As the play is about to begin in the Hotel, Count de Guiche goes to speak with the Marquises. De Guiche invites the Marquises to climb onto the stage with him. Christian, watching all this, reaches into his pocket for his gloves, and realizes that the Pickpocket is stealing from him. The Pickpocket smiles calmly and gives Christian some news: there is a group of men sent to attack Ligniere that night. Ligniere has written a bawdy song that offended people in “high places,” the Pickpocket explains. The men—sent by someone whom the Pickpocket refuses to name—are stationed at every pub and tavern in town. Christian is reluctant to leave Roxane, but out of loyalty to Ligniere he rushes out of the Hotel to find his friend.
The fact that Christian spares the Pickpocket could be a sign of Christian’s generosity, his democratic leanings, or just his love for Roxane, which distracts him from everything else. Indeed, this brief scene helps us sort out these different aspects of Christian’s personality. Although he’s enamored with Roxane, he’s also a loyal friend who doesn’t turn up his nose at the lower classes. Thus, he gives up the pleasure of staring at Roxane and goes off to protect his friend Ligniere.
The audience shouts out for the play to begin. Then, unexpectedly, a silence falls over the room. Le Bret turns to a spectator to ask why everyone is so quiet. The spectator explains that a Cardinal has come to see the play—everyone will have to be on his best behavior around such an important religious figure.
The Cardinal (a senior leader in the Catholic Church) in this scene is probably Cardinal Richelieu, at the time the most powerful man in France. This is another reminder of the vast changes in French society at the time: the elite were mixing with the commoners in public.
The play begins, with the Marquises and the Count de Guiche sitting on the stage, watching. As the music plays, Le Bret whispers to Ragueneau that Cyrano has not come to the hotel that night. On the stage, the actor Montfluery walks in front of the audience wearing a gaudy dress—the audience laughs and applauds. Suddenly, a voice shouts out from the audience, reminding Montfluery, “Did I not forbid you to show your face here for a month?” The spectators turn, and Le Bret whispers, “Cyrano!”

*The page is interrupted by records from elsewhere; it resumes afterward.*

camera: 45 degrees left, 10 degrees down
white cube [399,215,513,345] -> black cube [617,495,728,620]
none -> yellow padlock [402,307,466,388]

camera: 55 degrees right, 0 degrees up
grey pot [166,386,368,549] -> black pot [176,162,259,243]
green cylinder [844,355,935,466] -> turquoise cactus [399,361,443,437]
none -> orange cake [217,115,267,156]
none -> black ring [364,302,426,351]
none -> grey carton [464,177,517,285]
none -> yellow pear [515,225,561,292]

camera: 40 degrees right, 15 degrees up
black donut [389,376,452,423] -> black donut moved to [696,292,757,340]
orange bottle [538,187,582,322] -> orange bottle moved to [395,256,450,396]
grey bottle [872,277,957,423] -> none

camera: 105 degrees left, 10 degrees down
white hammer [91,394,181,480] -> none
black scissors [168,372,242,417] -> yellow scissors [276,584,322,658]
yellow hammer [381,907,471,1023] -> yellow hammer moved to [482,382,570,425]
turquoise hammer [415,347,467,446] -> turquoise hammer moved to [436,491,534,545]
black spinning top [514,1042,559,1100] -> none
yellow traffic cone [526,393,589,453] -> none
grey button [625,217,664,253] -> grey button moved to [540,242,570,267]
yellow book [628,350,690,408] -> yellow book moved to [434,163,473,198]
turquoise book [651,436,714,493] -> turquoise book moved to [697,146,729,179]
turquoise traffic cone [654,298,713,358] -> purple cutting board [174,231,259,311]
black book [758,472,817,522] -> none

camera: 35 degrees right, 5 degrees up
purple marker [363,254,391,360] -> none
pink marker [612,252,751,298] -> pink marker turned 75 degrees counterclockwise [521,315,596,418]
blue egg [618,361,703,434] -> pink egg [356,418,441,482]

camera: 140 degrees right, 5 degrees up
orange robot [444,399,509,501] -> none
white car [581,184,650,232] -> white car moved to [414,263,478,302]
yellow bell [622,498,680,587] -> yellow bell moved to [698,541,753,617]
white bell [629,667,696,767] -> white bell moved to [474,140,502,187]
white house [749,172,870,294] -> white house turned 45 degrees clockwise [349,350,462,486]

Cyrano’s entrance into his own play is unforgettable—he literally usurps the performance of a rival performer, Montfluery, and inserts himself as the star. We already knew that Cyrano was a talented speaker and dueler, but now we see that he’s also a master showman, always performing for an audience, the bigger the better.
Cyrano de Bergerac emerges from the crowd and climbs onto the stage. He has a splendid mustache and an enormous nose.
The scene ends with something like a “punch-line”—this impressive, intimidating man is also somewhat ridiculous-looking.